Stored data entries
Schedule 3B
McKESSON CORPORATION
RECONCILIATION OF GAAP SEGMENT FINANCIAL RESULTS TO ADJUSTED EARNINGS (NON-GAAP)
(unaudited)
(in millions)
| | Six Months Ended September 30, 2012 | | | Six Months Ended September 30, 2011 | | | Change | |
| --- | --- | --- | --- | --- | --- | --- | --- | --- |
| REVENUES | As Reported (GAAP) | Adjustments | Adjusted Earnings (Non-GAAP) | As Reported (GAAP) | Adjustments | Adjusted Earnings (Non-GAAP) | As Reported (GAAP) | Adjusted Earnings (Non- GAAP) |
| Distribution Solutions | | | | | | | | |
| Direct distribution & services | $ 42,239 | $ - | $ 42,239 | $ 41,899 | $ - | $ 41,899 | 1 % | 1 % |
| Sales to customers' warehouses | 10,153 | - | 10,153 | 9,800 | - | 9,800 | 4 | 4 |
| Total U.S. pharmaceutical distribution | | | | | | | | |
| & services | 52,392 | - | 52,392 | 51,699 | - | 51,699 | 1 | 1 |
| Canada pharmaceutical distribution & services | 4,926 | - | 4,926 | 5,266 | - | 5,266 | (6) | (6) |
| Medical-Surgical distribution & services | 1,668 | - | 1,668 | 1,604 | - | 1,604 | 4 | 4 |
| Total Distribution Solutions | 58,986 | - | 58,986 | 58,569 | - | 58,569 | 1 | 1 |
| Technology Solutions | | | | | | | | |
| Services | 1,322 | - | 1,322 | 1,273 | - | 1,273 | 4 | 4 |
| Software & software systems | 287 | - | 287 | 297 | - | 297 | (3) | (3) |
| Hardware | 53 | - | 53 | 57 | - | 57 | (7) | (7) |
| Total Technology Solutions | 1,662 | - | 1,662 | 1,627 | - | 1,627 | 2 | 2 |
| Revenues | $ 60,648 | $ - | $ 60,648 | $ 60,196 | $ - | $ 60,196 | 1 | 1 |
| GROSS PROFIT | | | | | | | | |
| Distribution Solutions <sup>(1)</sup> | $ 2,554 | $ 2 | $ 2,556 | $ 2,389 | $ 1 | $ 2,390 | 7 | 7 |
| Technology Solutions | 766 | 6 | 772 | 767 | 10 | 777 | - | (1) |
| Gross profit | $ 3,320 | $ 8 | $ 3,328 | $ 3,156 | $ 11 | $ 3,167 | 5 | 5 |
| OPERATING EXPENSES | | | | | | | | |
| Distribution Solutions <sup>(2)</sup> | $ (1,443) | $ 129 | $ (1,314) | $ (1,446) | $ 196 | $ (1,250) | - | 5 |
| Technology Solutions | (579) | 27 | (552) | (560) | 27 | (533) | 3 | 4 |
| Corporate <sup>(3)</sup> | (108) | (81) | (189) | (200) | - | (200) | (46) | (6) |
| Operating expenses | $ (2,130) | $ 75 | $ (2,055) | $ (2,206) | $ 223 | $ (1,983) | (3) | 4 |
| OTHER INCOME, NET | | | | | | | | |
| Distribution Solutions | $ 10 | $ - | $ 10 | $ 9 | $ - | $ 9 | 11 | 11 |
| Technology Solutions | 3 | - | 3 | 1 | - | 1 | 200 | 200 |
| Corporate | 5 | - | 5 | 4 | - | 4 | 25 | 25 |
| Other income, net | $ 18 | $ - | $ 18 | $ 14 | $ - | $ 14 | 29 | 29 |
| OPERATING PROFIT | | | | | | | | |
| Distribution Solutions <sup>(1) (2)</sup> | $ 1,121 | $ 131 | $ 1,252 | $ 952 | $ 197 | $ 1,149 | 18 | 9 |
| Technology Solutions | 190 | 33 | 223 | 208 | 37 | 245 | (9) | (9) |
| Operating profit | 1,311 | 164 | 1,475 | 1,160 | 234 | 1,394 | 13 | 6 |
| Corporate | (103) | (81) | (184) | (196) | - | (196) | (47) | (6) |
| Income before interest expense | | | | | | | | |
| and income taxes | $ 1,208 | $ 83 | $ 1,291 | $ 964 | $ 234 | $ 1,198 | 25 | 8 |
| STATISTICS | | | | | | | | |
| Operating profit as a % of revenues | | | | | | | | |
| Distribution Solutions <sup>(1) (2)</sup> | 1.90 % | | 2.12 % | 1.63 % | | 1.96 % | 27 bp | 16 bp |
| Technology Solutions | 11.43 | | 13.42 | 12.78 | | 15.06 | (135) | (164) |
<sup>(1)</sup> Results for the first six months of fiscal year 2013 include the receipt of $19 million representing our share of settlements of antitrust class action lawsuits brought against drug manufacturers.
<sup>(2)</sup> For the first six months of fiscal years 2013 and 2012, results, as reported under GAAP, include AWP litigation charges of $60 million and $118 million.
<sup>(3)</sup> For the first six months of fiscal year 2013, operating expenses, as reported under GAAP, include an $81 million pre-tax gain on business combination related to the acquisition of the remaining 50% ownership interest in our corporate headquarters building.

TASK STATEMENT
Output, from the data above, the lines from the line with "58,569 | 1 | 1 |" to the line with "Hardware | 53" exactly as they stand, both ends included and nothing else.

WRITTEN SOLUTION
| Total Distribution Solutions | 58,986 | - | 58,986 | 58,569 | - | 58,569 | 1 | 1 |
| Technology Solutions | | | | | | | | |
| Services | 1,322 | - | 1,322 | 1,273 | - | 1,273 | 4 | 4 |
| Software & software systems | 287 | - | 287 | 297 | - | 297 | (3) | (3) |
| Hardware | 53 | - | 53 | 57 | - | 57 | (7) | (7) |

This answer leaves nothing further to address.